The attempted Y-Front bombing of a US-bound flight by Umar Farouk Abdulmutallab on Christmas Day has been the dominant international news story of the past few weeks. The repercussions for privacy are significant: President Obama has been scathing about security controls and demanded reforms. Around the world, governments are rushing to purchase full-body scanners that effectively undress passengers. As with any other spectacularly disproportionate and invasive new technology, we are assured that they are a panacea for all our security concerns, and that privacy controls will be adequate. But this time people are being taken in by the rhetoric.
The millimetre-wave body scanning devices allow operators to see an individual’s body profile, including any objects hidden within their clothing, and will (apparently) even show up implants, prosthetics and exploding underpants. The government has announced its intention to install them at major airports, despite experts questioning the devices’ effectiveness, and it now seems inevitable that we will soon be obliged to go through the scanners before boarding an aircraft. It would therefore seem likely that we will also see body scanning devices appearing at key public places and other parts of the public transport system.

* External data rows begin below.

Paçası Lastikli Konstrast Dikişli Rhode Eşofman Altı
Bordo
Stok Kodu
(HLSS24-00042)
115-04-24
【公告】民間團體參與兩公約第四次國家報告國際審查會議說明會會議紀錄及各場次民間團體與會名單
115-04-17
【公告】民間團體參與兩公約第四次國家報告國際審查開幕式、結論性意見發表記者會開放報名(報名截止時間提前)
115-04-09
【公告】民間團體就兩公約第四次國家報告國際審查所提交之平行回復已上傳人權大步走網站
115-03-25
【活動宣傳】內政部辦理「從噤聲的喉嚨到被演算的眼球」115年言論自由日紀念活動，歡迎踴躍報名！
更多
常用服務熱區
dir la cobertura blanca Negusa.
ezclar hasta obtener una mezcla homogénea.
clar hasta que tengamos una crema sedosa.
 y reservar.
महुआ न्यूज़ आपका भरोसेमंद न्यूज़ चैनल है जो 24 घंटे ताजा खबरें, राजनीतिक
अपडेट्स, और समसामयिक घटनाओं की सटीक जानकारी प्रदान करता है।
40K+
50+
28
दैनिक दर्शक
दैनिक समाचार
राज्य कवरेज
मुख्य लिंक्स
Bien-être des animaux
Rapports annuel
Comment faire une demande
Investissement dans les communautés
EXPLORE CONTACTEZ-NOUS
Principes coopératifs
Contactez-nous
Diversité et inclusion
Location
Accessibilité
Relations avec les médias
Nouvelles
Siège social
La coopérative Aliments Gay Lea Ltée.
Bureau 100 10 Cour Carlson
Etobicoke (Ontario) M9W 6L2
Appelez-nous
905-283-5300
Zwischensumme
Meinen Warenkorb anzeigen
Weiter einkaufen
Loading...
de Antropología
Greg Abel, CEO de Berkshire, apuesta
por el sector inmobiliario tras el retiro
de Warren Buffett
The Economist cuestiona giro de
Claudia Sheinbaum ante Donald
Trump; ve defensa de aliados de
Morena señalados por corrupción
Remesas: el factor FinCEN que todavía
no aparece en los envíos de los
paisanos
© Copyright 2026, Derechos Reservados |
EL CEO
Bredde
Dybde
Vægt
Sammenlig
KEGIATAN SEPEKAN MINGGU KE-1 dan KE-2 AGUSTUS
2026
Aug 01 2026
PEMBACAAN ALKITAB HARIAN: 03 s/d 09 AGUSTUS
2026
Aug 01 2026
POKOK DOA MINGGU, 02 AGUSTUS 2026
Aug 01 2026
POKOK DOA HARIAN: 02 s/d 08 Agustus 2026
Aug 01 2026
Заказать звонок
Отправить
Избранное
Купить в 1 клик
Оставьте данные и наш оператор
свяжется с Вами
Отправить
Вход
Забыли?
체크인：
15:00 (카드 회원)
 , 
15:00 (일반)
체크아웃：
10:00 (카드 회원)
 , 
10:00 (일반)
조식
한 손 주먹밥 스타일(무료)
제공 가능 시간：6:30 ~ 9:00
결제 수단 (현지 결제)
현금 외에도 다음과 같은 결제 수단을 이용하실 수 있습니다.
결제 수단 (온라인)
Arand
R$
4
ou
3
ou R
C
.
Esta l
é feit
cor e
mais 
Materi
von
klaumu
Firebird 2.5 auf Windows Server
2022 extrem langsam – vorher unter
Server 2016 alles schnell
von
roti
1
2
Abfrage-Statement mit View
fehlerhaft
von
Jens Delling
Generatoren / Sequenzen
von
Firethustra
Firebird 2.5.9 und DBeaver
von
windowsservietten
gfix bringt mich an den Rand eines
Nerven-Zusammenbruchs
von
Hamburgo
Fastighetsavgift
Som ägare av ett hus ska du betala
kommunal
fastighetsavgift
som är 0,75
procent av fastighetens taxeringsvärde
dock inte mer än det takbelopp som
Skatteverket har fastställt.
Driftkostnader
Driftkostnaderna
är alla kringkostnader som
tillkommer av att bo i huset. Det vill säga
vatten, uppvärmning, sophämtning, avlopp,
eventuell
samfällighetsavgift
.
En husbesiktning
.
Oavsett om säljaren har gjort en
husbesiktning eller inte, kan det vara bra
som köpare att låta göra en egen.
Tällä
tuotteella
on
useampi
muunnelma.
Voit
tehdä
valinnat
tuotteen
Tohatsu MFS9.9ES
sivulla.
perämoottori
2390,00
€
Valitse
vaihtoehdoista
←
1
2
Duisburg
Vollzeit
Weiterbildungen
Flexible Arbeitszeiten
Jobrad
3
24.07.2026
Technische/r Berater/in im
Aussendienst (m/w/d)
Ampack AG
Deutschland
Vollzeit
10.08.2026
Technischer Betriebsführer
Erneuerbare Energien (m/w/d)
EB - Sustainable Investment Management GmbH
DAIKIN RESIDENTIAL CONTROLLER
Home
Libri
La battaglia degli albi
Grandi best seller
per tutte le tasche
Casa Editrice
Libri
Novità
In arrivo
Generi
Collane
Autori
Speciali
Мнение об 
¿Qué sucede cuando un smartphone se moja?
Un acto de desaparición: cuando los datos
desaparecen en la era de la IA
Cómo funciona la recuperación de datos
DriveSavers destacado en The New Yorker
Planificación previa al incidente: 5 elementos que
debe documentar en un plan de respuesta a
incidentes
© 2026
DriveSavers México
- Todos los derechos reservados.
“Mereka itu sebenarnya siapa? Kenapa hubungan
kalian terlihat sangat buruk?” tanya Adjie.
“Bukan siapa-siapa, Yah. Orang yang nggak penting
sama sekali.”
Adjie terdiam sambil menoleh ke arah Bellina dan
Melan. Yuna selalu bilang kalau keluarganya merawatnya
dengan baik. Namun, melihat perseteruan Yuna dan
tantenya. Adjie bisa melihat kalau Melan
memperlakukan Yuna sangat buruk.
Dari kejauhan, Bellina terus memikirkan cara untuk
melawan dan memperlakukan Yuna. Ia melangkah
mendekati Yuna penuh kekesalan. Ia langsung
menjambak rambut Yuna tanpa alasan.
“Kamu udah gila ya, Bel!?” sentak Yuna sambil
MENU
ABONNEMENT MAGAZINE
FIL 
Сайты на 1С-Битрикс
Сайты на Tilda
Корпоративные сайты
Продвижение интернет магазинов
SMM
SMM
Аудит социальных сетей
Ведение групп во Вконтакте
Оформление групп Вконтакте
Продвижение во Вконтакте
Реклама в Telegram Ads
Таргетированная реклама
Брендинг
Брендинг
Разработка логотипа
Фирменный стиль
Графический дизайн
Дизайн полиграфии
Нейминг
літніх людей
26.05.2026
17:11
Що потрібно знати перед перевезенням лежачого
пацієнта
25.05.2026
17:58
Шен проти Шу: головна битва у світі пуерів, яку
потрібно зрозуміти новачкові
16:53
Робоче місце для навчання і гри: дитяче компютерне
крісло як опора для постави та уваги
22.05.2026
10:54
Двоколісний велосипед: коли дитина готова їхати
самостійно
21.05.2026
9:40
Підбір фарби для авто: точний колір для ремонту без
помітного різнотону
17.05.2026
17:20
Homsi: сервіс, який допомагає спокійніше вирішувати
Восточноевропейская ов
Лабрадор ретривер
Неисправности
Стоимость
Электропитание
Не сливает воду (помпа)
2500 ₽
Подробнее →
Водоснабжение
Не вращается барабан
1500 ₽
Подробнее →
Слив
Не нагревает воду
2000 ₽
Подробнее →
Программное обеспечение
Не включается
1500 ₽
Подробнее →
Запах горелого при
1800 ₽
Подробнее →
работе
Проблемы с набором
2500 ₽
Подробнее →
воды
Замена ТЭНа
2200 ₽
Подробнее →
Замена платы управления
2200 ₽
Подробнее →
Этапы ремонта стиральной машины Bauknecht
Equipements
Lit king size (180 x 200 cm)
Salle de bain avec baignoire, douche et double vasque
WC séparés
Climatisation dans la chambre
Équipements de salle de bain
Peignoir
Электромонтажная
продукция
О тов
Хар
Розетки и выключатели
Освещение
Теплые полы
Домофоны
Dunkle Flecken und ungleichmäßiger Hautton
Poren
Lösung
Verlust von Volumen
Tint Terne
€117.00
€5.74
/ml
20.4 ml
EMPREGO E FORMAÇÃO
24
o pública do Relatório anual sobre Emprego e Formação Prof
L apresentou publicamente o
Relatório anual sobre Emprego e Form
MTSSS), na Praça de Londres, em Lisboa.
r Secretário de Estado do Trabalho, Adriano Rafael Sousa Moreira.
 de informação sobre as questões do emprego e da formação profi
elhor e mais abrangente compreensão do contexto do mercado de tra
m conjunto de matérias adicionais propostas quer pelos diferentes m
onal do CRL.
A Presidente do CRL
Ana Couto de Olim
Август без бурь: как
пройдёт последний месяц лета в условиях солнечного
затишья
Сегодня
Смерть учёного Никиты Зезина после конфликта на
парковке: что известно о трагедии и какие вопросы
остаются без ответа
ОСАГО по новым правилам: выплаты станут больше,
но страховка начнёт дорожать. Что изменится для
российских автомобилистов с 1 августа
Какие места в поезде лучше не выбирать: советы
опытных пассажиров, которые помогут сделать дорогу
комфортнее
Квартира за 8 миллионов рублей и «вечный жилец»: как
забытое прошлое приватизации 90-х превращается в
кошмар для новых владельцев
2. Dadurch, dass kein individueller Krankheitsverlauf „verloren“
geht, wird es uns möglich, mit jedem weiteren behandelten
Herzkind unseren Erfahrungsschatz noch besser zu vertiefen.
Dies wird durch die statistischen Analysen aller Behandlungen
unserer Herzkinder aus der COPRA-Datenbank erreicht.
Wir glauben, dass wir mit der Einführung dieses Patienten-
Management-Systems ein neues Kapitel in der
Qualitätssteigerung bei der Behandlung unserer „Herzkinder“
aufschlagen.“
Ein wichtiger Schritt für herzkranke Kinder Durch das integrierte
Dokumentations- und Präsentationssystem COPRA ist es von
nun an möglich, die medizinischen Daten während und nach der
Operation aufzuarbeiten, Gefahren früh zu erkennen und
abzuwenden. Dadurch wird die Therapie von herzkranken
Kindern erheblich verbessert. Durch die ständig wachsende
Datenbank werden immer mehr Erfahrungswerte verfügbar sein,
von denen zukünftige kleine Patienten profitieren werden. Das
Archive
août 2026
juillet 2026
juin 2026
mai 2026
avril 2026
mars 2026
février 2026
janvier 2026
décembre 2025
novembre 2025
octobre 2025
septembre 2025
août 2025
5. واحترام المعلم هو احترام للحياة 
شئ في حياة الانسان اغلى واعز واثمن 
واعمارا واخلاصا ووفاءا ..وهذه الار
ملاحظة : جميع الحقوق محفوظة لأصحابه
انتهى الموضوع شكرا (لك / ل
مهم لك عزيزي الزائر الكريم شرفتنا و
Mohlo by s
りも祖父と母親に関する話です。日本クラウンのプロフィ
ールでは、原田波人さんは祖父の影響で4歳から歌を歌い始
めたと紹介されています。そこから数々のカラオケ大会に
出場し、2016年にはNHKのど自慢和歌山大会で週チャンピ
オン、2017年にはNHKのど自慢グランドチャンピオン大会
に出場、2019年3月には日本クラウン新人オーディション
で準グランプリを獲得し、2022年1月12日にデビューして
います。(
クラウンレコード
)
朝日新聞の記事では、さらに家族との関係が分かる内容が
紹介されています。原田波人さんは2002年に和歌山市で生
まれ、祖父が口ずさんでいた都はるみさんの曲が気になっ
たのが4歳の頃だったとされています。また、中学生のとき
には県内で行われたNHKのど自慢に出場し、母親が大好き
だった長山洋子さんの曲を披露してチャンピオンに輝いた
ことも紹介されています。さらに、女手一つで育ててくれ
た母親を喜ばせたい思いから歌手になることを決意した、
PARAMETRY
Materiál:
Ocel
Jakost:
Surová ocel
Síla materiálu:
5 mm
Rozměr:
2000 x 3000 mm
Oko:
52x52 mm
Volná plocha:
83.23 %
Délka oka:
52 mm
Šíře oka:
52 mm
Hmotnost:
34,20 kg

The government has assured travellers that their privacy will be respected: that operators will be screened away unable to see the faces of travellers, and that images will not be shared with other systems. The public seem to have accepted – once again – that a loss of privacy is acceptable in return for a sense of increased security. But these controls are inadequate and simplistic: applying privacy controls to a fundamentally invasive system does not make it privacy-friendly, any more than designing an assault rifle with a safety catch stops it from being a dangerous weapon.
In a recent paper, Ontario Privacy Commissioner Dr Ann Cavoukian explains how Transformative Technologies can be used to achieve Privacy by Design in whole-body scanner systems. Graphical filter algorithms can be used to retain the information contained within the body scan image, whilst simultaneously blurring and silhouetting body outlines that would otherwise be intrusive: unauthorised objects can be spotted without the operator seeing an image of the traveller’s naked body. If body scanners are to be used then it seems logical to incorporate these privacy features, but that doesn’t mean that the technology complies with principles of Privacy by Design.
Privacy by Design is about building systems that fundamentally respect and preserve personal information rights throughout every aspect of their processing. A machine that is designed to undress people is clearly never going to be privacy-friendly no matter how one tries to apply controls: it is, however, possible to minimise the risk of information leaking outside of the operating environment, being stored or aggregated with other information. Furthermore, this is a poor example of privacy controls, since most reasonable individuals would tolerate a degree of privacy loss to preserve their safety in an environment such as air travel, where we generally have an imbalanced perception of risk because of the terrible impact of the likes of 9-11.
This whole debate distracts attention from two important issues (and I suspect that it is designed to do precisely that):
- Security of departures from UK airports, and the major hubs in particular, is generally extraordinarily good. If a terrorist really wants to cause chaos and fear, then there are plenty of public places that present much easier and more effective targets than an aircraft.
- Our focus of frontline security continues to be upon finding the bombs, not the terrorists: Israel has known for years that the most effective way to protect its air travel is to create ‘layers’ of trained operatives who look at the individuals, not what they might be hiding in their shorts. I was delighted to see that today’s Evening Standard’s headline is “New Way to Spot a Plane Bomber,” in which they reveal that ‘acting nervously or gripping a bag are tell-tale signs.’ That’s not exactly news, but at least it recognises that maybe technology isn’t the answer.
There is of course a role for the nudatrons, but not as the first (and only) layer of defence. If they are used as a way to conduct a detailed body search without forcing the subject to strip, then they become privacy-enhancing, not a threat to privacy. But they shouldn’t be applied to everyone, just as we wouldn’t force every air traveller to strip. The detailed searches should be just for those who have been identified by profilers and trained observers as being of potential interest. If there’s a need for us to relinquish a degree of privacy in order to achieve safety in the air – and that case isn’t proven – then let’s not force that sacrifice on everyone.